[Opening SOURCE RECORDS section]

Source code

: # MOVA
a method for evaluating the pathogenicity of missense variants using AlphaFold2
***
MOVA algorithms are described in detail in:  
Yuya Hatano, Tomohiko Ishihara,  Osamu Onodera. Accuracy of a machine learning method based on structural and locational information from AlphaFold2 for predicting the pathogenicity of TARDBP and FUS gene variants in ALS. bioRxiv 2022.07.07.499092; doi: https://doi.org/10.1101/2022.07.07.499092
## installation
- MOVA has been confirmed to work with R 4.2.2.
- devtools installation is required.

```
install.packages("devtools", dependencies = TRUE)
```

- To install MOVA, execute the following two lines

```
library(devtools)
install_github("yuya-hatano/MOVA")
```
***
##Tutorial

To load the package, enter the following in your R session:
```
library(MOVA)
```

[Closing SOURCE RECORDS section]

**WHAT THE TASK ASKS:**
Output the records above in full, with nothing altered.

**TASK RESPONSE:**
Source code

: # MOVA
a method for evaluating the pathogenicity of missense variants using AlphaFold2
***
MOVA algorithms are described in detail in:  
Yuya Hatano, Tomohiko Ishihara,  Osamu Onodera. Accuracy of a machine learning method based on structural and locational information from AlphaFold2 for predicting the pathogenicity of TARDBP and FUS gene variants in ALS. bioRxiv 2022.07.07.499092; doi: https://doi.org/10.1101/2022.07.07.499092
## installation
- MOVA has been confirmed to work with R 4.2.2.
- devtools installation is required.

```
install.packages("devtools", dependencies = TRUE)
```

- To install MOVA, execute the following two lines

```
library(devtools)
install_github("yuya-hatano/MOVA")
```
***
##Tutorial

To load the package, enter the following in your R session:
```
library(MOVA)
```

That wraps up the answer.